MATERIALS PROVIDED:
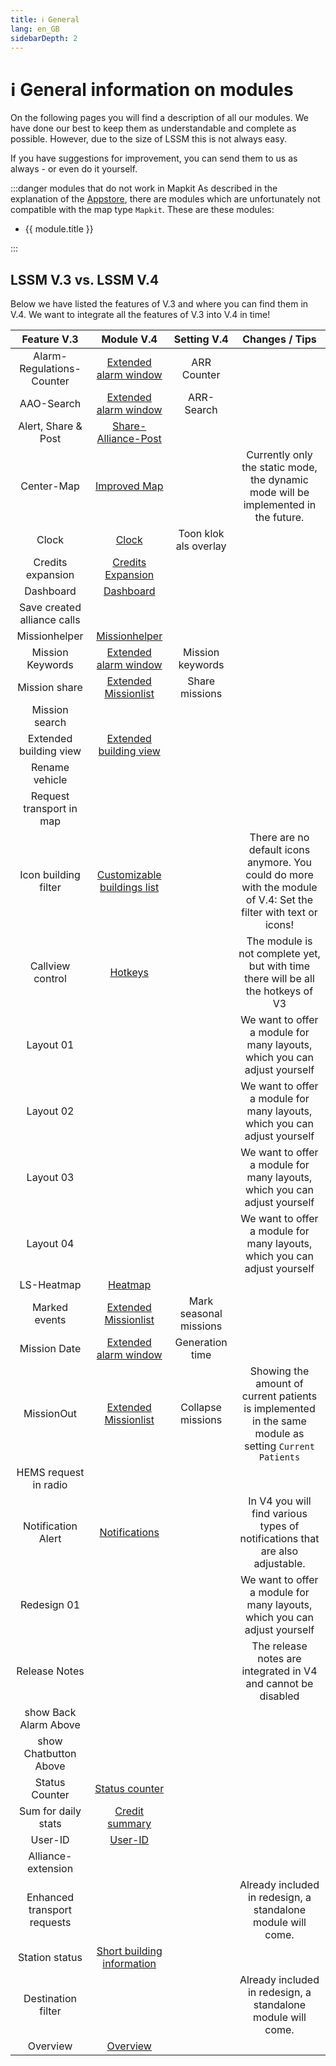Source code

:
 ```yaml
---
title: ℹ️ General
lang: en_GB
sidebarDepth: 2
---
```


# ℹ️ General information on modules

On the following pages you will find a description of all our modules. We have done our best to keep them as understandable and complete as possible. However, due to the size of LSSM this is not always easy.

If you have suggestions for improvement, you can send them to us as always - or even do it yourself.

:::danger modules that do not work in Mapkit
As described in the explanation of the [Appstore](appstore.md), there are modules which are unfortunately not compatible with the map type `Mapkit`. These are these modules:
<ul>
    <li v-for="module in $theme.variables.noMapkitModules.en_GB" :key="module.title">
        <router-link :to="module.f">
            {{ module.title }}
        </router-link>
    </li>
</ul>
:::


## LSSM V.3 vs. LSSM V.4

Below we have listed the features of V.3 and where you can find them in V.4.
We want to integrate all the features of V.3 into V.4 in time!
 
|              Feature V.3               |                   Module V.4                     |             Setting V.4            |                Changes / Tips                 |
|:--------------------------------------:|:------------------------------------------------:|:----------------------------------:|:---------------------------------------------:|
|       Alarm-Regulations-Counter        |     [Extended alarm window][extendedCallWindow]  |            ARR Counter             |                                               | 
|              AAO-Search                |     [Extended alarm window][extendedCallWindow]  |            ARR-Search              |                                               |
|          Alert, Share & Post           |             [Share-Alliance-Post][sap]           |                                    |                                               |
|               Center-Map               |             [Improved Map][extendedMap]          |                                    |  Currently only the static mode, the dynamic mode will be implemented in the future. |
|                  Clock                 |                  [Clock][clock]                  |       Toon klok als overlay        |                                               |
|          Credits expansion             |      [Credits Expansion][creditsextension]       |                                    |                                               |
|               Dashboard                |             [Dashboard][dashboard]               |                                    |                                               |
|     Save created alliance calls        |                                                  |                                    |                                               |
|             Missionhelper              |           [Missionhelper][missionHelper]         |                                    |                                               |
|            Mission Keywords            |    [Extended alarm window][extendedCallWindow]   |          Mission keywords          |                                               |
|             Mission share              |    [Extended Missionlist][extendedCallList]      |           Share missions           |                                               |
|             Mission search             |                                                  |                                    |                                               |
|         Extended building view         |    [Extended building view][extendedBuilding]    |                                    |                                               |
|             Rename vehicle             |                                                  |                                    |                                               |
|        Request transport in map        |                                                  |                                    |                                               |
|         Icon building filter           | [Customizable buildings list][buildingListFilter]|                                    | There are no default icons anymore. You could do more with the module of V.4: Set the filter with text or icons! |
|          Callview control              |               [Hotkeys][hotkeys]                 |                                    | The module is not complete yet, but with time there will be all the hotkeys of V3  |
|               Layout 01                |                                                  |                                    |We want to offer a module for many layouts, which you can adjust yourself |
|               Layout 02                |                                                  |                                    |We want to offer a module for many layouts, which you can adjust yourself |
|               Layout 03                |                                                  |                                    |We want to offer a module for many layouts, which you can adjust yourself |
|               Layout 04                |                                                  |                                    |We want to offer a module for many layouts, which you can adjust yourself |
|               LS-Heatmap               |                [Heatmap][heatmap]                |                                    |                                               |
|             Marked events              |     [Extended Missionlist][extendedCallList]     |        Mark seasonal missions      |                                               |
|              Mission Date              |     [Extended alarm window][extendedCallWindow]  |           Generation time          |                                               |
|              MissionOut                |     [Extended Missionlist][extendedCallList]     |          Collapse missions         |Showing the amount of current patients is implemented in the same module as setting `Current Patients`|
|          HEMS request in radio         |                                                  |                                    |                                               |
|           Notification Alert           |         [Notifications][notificationAlert]       |                                    |In V4 you will find various types of notifications that are also adjustable. |
|              Redesign 01               |                                                  |                                    |We want to offer a module for many layouts, which you can adjust yourself |
|             Release Notes              |                                                  |                                    |The release notes are integrated in V4 and cannot be disabled |
|         show Back Alarm Above          |                                                  |                                    |                                               |
|         show Chatbutton Above          |                                                  |                                    |                                               |
|             Status Counter             |           [Status counter][statusCounter]        |                                    |                                               |
|          Sum for daily stats           |       [Credit summary][dailyCreditsSummary]      |                                    |                                               |
|                User-ID                 |                [User-ID][userid]                 |                                    |                                               |
|          Alliance-extension            |                                                  |                                    |                                               |
|      Enhanced transport requests       |                                                  |                                    |Already included in redesign, a standalone module will come. |
|              Station status            |   [Short building information][buildingHover]    |                                    |                                               |
|           Destination filter           |                                                  |                                    |Already included in redesign, a standalone module will come. | 
|               Overview                 |              [Overview][overview]                |                                    |                                               |

[extendedCallWindow]: modules/extendedCallWindow.md
[clock]: modules/clock.md
[dashboard]: modules/dashboard.md
[missionHelper]: modules/missionHelper.md
[extendedBuilding]: modules/extendedBuilding.md
[notificationAlert]: modules/notificationAlert.md
[statusCounter]: modules/statusCounter.md
[dailyCreditsSummary]: modules/dailyCreditsSummary.md
[userid]: modules/userid.md
[buildingHover]: modules/buildingHover.md
[overview]: modules/overview.md
[buildingListFilter]: modules/buildingListFilter.md
[extendedCallList]: modules/extendedCallList.md
[hotkeys]: modules/hotkeys.md
[extendedMap]: modules/extendedMap.md
[creditsextension]: modules/creditsextension.md
[heatmap]: modules/heatmap.md
[sap]: modules/shareAlliancePost.md
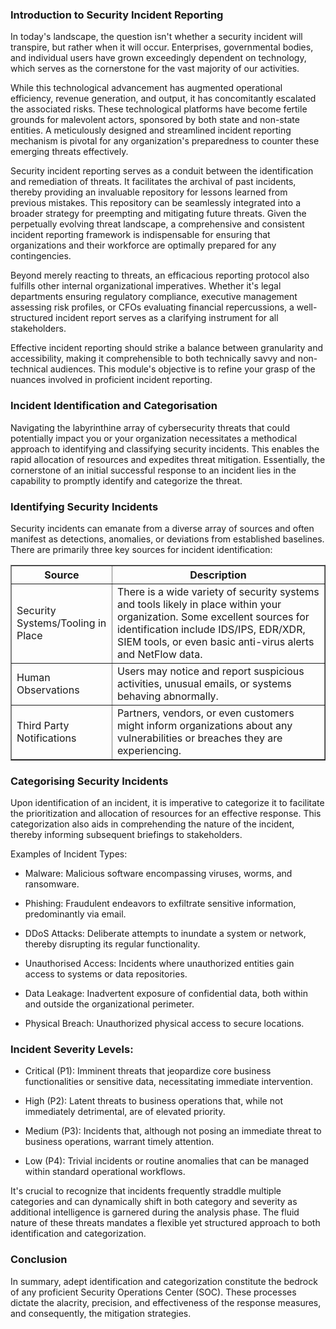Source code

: <h3> Introduction to Security Incident Reporting</h3>

In today's landscape, the question isn't whether a security incident will transpire, but rather when it will occur. Enterprises, governmental bodies, and individual users have grown exceedingly dependent on technology, which serves as the cornerstone for the vast majority of our activities.

While this technological advancement has augmented operational efficiency, revenue generation, and output, it has concomitantly escalated the associated risks. These technological platforms have become fertile grounds for malevolent actors, sponsored by both state and non-state entities. A meticulously designed and streamlined incident reporting mechanism is pivotal for any organization's preparedness to counter these emerging threats effectively.

Security incident reporting serves as a conduit between the identification and remediation of threats. It facilitates the archival of past incidents, thereby providing an invaluable repository for lessons learned from previous mistakes. This repository can be seamlessly integrated into a broader strategy for preempting and mitigating future threats. Given the perpetually evolving threat landscape, a comprehensive and consistent incident reporting framework is indispensable for ensuring that organizations and their workforce are optimally prepared for any contingencies.

Beyond merely reacting to threats, an efficacious reporting protocol also fulfills other internal organizational imperatives. Whether it's legal departments ensuring regulatory compliance, executive management assessing risk profiles, or CFOs evaluating financial repercussions, a well-structured incident report serves as a clarifying instrument for all stakeholders.

Effective incident reporting should strike a balance between granularity and accessibility, making it comprehensible to both technically savvy and non-technical audiences. This module's objective is to refine your grasp of the nuances involved in proficient incident reporting.

<h3> Incident Identification and Categorisation </h3>

Navigating the labyrinthine array of cybersecurity threats that could potentially impact you or your organization necessitates a methodical approach to identifying and classifying security incidents. This enables the rapid allocation of resources and expedites threat mitigation. Essentially, the cornerstone of an initial successful response to an incident lies in the capability to promptly identify and categorize the threat.

<h3> Identifying Security Incidents </h3>

Security incidents can emanate from a diverse array of sources and often manifest as detections, anomalies, or deviations from established baselines. There are primarily three key sources for incident identification:

<table border="1" cellpadding="6" cellspacing="0">
  <thead>
    <tr>
      <th>Source</th>
      <th>Description</th>
    </tr>
  </thead>
  <tbody>
    <tr>
      <td>Security Systems/Tooling in Place</td>
      <td>
        There is a wide variety of security systems and tools likely in place within your organization. 
        Some excellent sources for identification include IDS/IPS, EDR/XDR, SIEM tools, or even basic 
        anti-virus alerts and NetFlow data.
      </td>
    </tr>
    <tr>
      <td>Human Observations</td>
      <td>
        Users may notice and report suspicious activities, unusual emails, or systems behaving abnormally.
      </td>
    </tr>
    <tr>
      <td>Third Party Notifications</td>
      <td>
        Partners, vendors, or even customers might inform organizations about any vulnerabilities or breaches they are experiencing.
      </td>
    </tr>
  </tbody>
</table>

<h3> Categorising Security Incidents </h3>

Upon identification of an incident, it is imperative to categorize it to facilitate the prioritization and allocation of resources for an effective response. This categorization also aids in comprehending the nature of the incident, thereby informing subsequent briefings to stakeholders.

Examples of Incident Types:

- Malware: Malicious software encompassing viruses, worms, and ransomware.

- Phishing: Fraudulent endeavors to exfiltrate sensitive information, predominantly via email.

- DDoS Attacks: Deliberate attempts to inundate a system or network, thereby disrupting its regular functionality.

- Unauthorised Access: Incidents where unauthorized entities gain access to systems or data repositories.

- Data Leakage: Inadvertent exposure of confidential data, both within and outside the organizational perimeter.

- Physical Breach: Unauthorized physical access to secure locations.

<h3> Incident Severity Levels:</h3>

- Critical (P1): Imminent threats that jeopardize core business functionalities or sensitive data, necessitating immediate intervention.

- High (P2): Latent threats to business operations that, while not immediately detrimental, are of elevated priority.

- Medium (P3): Incidents that, although not posing an immediate threat to business operations, warrant timely attention.

- Low (P4): Trivial incidents or routine anomalies that can be managed within standard operational workflows.

It's crucial to recognize that incidents frequently straddle multiple categories and can dynamically shift in both category and severity as additional intelligence is garnered during the analysis phase. The fluid nature of these threats mandates a flexible yet structured approach to both identification and categorization.

<h3>Conclusion</h3>

In summary, adept identification and categorization constitute the bedrock of any proficient Security Operations Center (SOC). These processes dictate the alacrity, precision, and effectiveness of the response measures, and consequently, the mitigation strategies.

WHAT THE TASK REQUIRES: Only the lines from the one containing "<h3>Conclusion</h3>" to the end of the listing belong in the output, each reproduced exactly.

RESULT FOR THIS TASK:
<h3>Conclusion</h3>

In summary, adept identification and categorization constitute the bedrock of any proficient Security Operations Center (SOC). These processes dictate the alacrity, precision, and effectiveness of the response measures, and consequently, the mitigation strategies.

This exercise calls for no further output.